Dogs, Cats Expelled From St. John's

March 22, 1992|By JoAnna Daemmrich | JoAnna Daemmrich,Staff writer

It's a dog's life, but not at St. John's College in Annapolis.

Worried that dogs and cats have left their tell-tale marks beneath every tree, college administrators have decided to ban all pets from the campus.

Jeffrey A. Bishop, vice president of the small liberal arts college, said he's tired of cleaning off his shoes every time he walks between the red brick buildings. He said the administration decided to take action only after repeatedly urging pet owners to scoop up the smelly droppings.

"For the past few months, we've asked those peoplewho walk their dogs on campus to kindly either pick up after their pets or go to more remote areas," he said. "They've done neither, and the campus is just a mess."

St. John's officials released an open letter Friday, the first day of spring, warning "our canine and feline friends" that they could no longer romp with students beneath the spreading oak trees.

"Spring is here, and with it come many students and citizens of Annapolis who lounge on the lawns, play croquet, softball, touch football, or simply walk barefoot on the lawns," Bishopwrote in the letter.

Several St. John's students, who said they enjoy playing catch with the neighborhood dogs on warm days, were baffled by the ban.

Asked whether there was a problem with dog droppings on campus, Phil Gochenour, a 26-year-old graduate student in the Great Books curriculum, laughed.

"Not that I know of," he said. "Dog doo is not a major factor in my life at this point."

Other students said they've learned to step gingerly across the open lawns. But most agreed that the problem was limited to a couple of dogs running loose.

"I haven't had a problem with it," said Amy Parton, a 21-year-old senior at the college. "I think there are two dogs in particular that run around here a lot, maybe that's what led to it."

Concerned about the health of children who often play on the lawns at St.

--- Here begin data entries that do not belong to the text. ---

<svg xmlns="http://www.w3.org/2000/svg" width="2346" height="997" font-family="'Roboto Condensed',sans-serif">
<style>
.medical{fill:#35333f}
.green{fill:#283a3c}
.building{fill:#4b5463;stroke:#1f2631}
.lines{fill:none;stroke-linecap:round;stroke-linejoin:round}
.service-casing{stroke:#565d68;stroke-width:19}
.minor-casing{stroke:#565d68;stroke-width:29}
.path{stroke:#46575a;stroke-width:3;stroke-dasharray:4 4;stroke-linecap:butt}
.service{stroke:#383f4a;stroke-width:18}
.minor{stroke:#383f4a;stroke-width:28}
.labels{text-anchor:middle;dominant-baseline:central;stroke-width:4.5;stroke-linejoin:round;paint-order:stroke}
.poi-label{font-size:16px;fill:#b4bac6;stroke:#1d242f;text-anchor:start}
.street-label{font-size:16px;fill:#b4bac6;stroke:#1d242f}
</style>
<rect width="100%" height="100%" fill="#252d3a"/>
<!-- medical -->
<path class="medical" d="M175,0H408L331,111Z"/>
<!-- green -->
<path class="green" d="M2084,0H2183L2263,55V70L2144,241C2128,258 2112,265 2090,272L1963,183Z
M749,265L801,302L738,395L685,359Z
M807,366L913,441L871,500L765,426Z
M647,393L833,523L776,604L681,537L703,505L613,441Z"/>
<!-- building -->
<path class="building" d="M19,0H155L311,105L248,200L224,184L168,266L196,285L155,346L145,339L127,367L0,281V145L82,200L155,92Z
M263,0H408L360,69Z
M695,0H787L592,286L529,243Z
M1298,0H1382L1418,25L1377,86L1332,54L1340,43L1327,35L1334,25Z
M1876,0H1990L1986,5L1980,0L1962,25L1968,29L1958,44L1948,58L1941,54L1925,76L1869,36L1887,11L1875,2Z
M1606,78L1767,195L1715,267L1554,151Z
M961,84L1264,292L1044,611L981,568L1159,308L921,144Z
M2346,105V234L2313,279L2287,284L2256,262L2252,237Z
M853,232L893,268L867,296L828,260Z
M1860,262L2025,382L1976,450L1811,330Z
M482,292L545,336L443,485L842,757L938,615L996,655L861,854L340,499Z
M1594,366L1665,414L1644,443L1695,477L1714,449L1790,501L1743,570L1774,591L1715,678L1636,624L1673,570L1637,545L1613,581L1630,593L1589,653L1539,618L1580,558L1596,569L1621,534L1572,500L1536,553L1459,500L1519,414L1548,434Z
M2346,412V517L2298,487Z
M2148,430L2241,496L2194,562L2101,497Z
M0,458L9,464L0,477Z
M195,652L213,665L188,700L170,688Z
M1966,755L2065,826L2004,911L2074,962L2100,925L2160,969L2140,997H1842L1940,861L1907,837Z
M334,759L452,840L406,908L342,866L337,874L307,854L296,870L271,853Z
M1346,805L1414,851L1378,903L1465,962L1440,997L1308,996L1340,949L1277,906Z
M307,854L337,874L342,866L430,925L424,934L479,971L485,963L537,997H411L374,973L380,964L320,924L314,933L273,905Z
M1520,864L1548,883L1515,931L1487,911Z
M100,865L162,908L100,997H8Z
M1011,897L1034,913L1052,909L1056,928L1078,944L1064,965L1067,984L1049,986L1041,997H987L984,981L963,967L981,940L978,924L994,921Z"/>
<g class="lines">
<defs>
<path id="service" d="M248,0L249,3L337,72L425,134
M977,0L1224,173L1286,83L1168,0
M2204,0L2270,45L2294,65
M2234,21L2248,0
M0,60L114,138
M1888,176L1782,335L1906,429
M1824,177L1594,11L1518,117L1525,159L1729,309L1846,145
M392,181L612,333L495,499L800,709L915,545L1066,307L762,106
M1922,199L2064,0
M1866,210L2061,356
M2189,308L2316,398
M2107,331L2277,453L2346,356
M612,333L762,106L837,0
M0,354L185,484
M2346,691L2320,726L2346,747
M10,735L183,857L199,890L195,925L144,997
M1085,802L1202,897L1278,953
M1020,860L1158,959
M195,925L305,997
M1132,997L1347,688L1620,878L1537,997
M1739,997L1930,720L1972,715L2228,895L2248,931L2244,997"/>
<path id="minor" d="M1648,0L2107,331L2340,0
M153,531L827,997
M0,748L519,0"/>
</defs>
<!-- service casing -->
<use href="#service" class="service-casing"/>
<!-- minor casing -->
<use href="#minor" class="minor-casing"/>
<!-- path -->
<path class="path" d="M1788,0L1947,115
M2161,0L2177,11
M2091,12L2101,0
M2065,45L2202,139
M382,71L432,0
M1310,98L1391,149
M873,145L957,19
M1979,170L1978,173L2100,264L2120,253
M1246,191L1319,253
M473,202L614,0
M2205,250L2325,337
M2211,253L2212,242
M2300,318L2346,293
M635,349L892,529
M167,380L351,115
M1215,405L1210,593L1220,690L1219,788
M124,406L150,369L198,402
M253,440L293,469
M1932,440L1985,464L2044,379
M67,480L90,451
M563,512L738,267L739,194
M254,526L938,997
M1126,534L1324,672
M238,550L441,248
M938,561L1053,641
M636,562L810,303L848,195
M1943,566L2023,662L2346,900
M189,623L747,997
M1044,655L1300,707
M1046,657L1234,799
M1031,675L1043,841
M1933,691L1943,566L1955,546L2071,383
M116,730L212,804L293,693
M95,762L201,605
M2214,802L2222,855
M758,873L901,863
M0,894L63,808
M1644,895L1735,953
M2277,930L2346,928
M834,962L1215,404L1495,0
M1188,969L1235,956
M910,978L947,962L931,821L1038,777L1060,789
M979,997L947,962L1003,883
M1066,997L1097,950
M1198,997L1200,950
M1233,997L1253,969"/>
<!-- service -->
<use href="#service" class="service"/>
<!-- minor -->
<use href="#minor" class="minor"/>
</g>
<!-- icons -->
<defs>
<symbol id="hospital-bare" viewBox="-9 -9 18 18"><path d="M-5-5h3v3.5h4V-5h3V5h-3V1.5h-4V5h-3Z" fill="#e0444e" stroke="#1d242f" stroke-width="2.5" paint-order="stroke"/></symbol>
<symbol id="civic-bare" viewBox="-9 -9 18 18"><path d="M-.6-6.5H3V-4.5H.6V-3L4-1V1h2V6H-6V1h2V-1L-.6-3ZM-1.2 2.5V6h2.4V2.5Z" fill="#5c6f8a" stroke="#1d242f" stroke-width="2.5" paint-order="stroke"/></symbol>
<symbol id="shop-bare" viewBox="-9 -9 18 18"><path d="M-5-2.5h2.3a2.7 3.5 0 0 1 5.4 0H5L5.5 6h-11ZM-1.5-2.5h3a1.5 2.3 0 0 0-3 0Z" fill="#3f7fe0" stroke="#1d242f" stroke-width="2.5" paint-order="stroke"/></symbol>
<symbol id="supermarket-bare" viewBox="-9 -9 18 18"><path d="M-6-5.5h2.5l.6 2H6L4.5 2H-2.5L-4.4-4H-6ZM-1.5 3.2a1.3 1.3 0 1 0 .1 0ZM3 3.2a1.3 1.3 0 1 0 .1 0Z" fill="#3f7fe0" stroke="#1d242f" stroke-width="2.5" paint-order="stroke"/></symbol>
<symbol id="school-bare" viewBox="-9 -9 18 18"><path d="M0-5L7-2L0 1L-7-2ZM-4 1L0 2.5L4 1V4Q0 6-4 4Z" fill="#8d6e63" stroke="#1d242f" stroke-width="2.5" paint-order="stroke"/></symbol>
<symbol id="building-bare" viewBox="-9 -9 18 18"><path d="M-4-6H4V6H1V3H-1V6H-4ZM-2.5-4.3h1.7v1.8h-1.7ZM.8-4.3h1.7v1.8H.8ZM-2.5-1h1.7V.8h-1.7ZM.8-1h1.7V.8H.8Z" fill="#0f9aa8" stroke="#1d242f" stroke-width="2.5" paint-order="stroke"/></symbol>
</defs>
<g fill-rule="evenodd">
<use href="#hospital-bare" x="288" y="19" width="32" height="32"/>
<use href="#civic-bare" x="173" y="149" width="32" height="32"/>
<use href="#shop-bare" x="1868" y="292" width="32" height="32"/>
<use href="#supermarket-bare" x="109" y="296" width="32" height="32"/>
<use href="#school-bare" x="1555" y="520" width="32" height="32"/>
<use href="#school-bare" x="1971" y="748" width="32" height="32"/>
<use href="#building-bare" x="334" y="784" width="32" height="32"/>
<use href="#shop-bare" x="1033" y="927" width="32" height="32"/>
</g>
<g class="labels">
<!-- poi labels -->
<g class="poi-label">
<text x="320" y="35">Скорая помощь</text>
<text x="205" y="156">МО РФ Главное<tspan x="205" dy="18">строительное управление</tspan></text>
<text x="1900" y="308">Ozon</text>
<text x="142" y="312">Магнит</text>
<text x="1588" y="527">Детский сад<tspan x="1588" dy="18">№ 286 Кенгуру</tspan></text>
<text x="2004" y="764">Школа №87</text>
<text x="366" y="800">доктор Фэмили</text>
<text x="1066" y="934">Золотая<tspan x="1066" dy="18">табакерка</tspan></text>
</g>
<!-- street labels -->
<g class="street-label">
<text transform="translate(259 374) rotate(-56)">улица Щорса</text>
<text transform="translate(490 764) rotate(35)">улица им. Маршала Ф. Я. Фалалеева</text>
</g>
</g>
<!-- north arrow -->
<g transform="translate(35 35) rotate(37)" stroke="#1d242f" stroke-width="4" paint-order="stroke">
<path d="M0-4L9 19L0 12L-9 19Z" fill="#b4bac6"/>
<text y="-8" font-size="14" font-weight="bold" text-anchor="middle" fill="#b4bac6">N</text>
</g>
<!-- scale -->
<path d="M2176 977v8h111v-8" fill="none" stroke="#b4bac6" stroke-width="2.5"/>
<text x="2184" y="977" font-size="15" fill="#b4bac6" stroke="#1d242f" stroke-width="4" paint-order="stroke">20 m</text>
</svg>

John's, the downtown civic association has agreed to support the ban.

"It has become a fairly serious problem now with contamination," said John Prehn, president of the Ward One Residents Association. "I suspect a lot of people will welcome the news."

Bishop said the college, which is known for its liberal views, regretted being forced to ban pets on its campus. But he said the likelihood of diseases spreading from the feces forced the administration to take action.